Getting Started

The takco package is designed to be run in several different environments. If you are just exploring the options, you can install the package and make use of external APIs. This gives you access to Wikipedia or other web table sources, external Knowledge Bases, and entity query APIs. If you want to run a larger pipeline, you should setup a local KB, and mirror the web table sources yourself. Finally, if you want to reproduce the research on which takco was built, you can run it on a compute cluster.

Default Setup

By default, takco is configured to make use of external APIs for web table harvesting and entity linking. This way, you can explore its features without having to setup a large KB yourself.

Large Machine Setup

For larger workloads, setup a locally hosted mirror of Wikipedia.

Warning

This will require some storage space. A typical Wikipedia zim dump is about 40 GB.

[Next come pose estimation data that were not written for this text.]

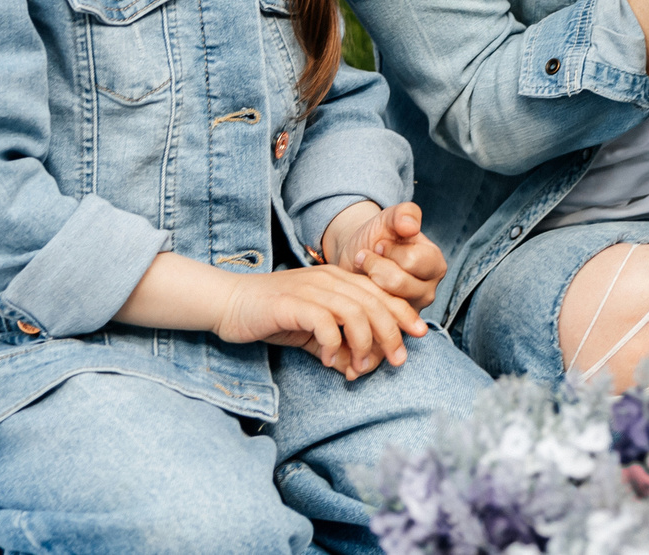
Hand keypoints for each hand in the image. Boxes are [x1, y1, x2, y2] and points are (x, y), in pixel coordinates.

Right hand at [214, 263, 429, 379]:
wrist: (229, 303)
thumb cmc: (271, 316)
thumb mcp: (310, 332)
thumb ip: (335, 346)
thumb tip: (356, 369)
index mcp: (338, 280)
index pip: (381, 293)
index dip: (403, 313)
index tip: (419, 335)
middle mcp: (329, 279)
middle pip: (374, 303)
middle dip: (392, 333)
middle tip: (398, 360)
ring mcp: (311, 289)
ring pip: (355, 312)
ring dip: (365, 343)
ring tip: (361, 367)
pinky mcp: (291, 303)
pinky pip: (324, 323)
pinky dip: (333, 344)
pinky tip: (329, 360)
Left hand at [322, 199, 446, 311]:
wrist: (358, 256)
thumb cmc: (377, 236)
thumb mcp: (389, 218)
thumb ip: (404, 214)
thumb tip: (411, 227)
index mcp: (435, 264)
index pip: (412, 261)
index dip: (387, 250)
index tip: (379, 245)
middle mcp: (429, 291)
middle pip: (398, 283)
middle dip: (374, 266)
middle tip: (367, 257)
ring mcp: (411, 312)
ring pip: (384, 301)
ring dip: (365, 282)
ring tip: (364, 271)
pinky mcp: (392, 327)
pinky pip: (374, 319)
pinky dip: (361, 302)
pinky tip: (360, 290)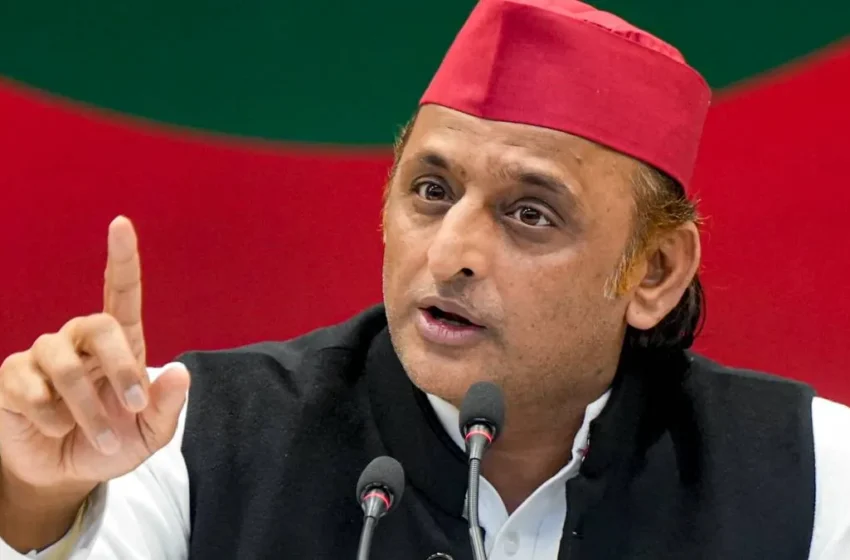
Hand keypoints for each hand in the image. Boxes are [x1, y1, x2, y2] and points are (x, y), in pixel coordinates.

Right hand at [0, 216, 190, 490]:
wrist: (66, 475)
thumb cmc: (113, 442)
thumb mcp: (150, 434)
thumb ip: (166, 406)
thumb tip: (179, 372)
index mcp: (121, 345)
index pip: (121, 291)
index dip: (121, 258)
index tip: (120, 224)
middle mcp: (82, 341)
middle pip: (98, 325)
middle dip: (121, 367)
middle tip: (135, 406)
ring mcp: (44, 357)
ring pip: (62, 363)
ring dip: (87, 408)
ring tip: (101, 437)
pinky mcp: (13, 379)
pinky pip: (29, 387)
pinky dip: (51, 417)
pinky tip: (56, 428)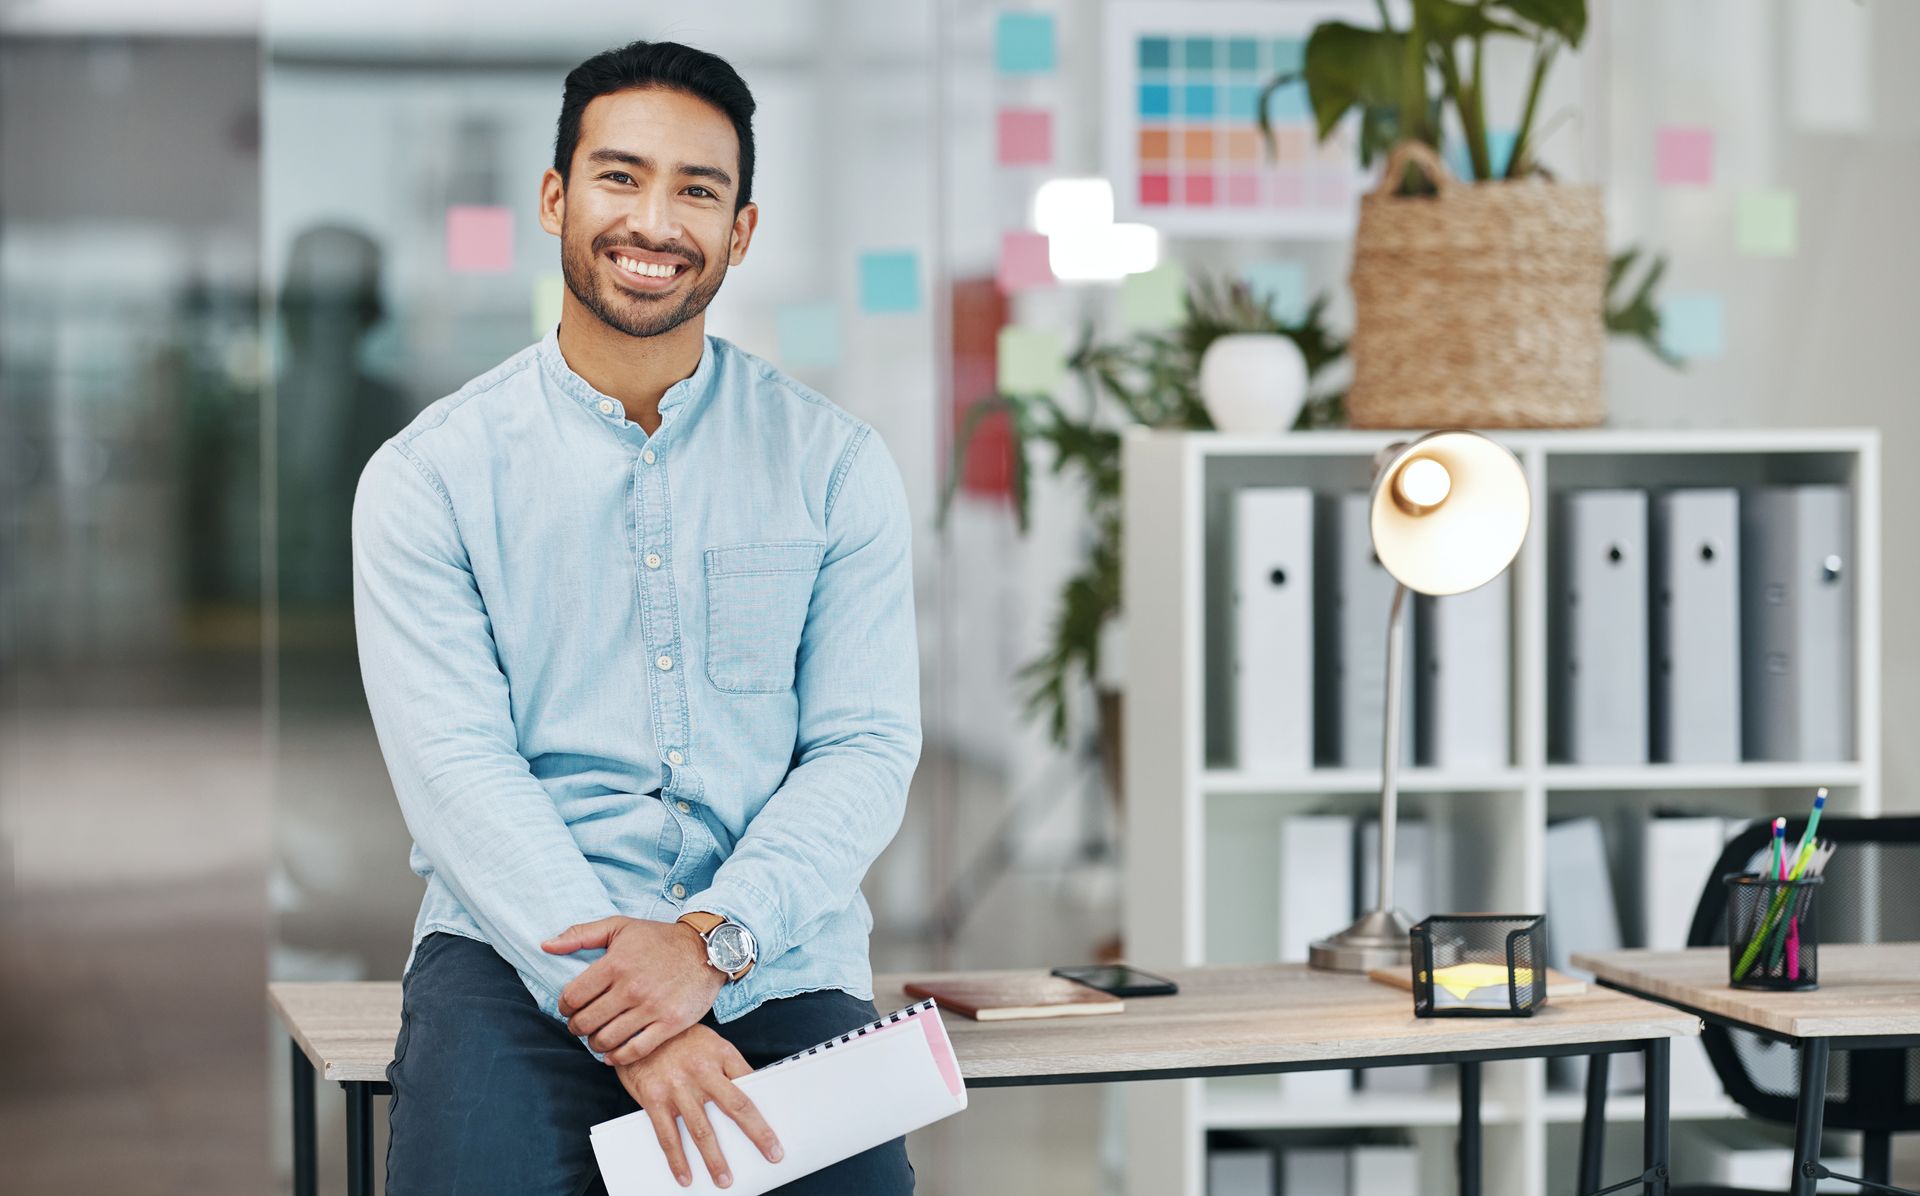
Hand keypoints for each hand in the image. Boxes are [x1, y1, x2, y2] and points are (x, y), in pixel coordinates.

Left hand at [543, 915, 724, 1063]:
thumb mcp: (619, 926)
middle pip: (586, 1022)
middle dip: (576, 1027)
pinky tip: (612, 1054)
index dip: (564, 1006)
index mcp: (614, 964)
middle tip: (581, 1025)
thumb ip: (580, 934)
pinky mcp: (670, 1024)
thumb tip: (545, 946)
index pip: (573, 997)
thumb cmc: (659, 939)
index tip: (569, 1007)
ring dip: (594, 1043)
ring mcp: (651, 1008)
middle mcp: (631, 988)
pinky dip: (617, 1058)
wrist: (706, 950)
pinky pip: (635, 1050)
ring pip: (606, 1039)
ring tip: (596, 1037)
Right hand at [614, 1025, 783, 1188]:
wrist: (635, 1027)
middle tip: (771, 1154)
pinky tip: (685, 1176)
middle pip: (737, 1107)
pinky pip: (668, 1136)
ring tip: (724, 1179)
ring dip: (715, 1160)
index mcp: (721, 1053)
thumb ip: (729, 1067)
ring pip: (702, 1130)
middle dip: (757, 1134)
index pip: (752, 1083)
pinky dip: (677, 1160)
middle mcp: (702, 1070)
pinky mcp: (654, 1099)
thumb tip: (752, 1094)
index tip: (778, 1125)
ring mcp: (678, 1086)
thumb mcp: (710, 1043)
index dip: (767, 1104)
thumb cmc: (679, 1039)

  1. Install the Kiwix tools.

  2. Download a Wikipedia zim dump.

  3. Host it with ./kiwix-serve --port=8989 your_wiki_dump.zim

To download many pages to WARC format, you can use wget in parallel:

parallel -j4 --pipe-part -a urls.txt \
  'wget -i - --warc-file=warcs/{#} --warc-max-size=1G --warc-cdx=on -O/dev/null -q'

On a machine with many cores, it is often useful to use the Dask execution engine, which provides a dashboard for running tasks.

Installing Trident

Cluster Setup

To cluster and integrate a large corpus of web tables, it is recommended to run takco on a large cluster of machines. For this purpose, the Dask execution engine has several backends.

The current version of takco will be tested on SLURM.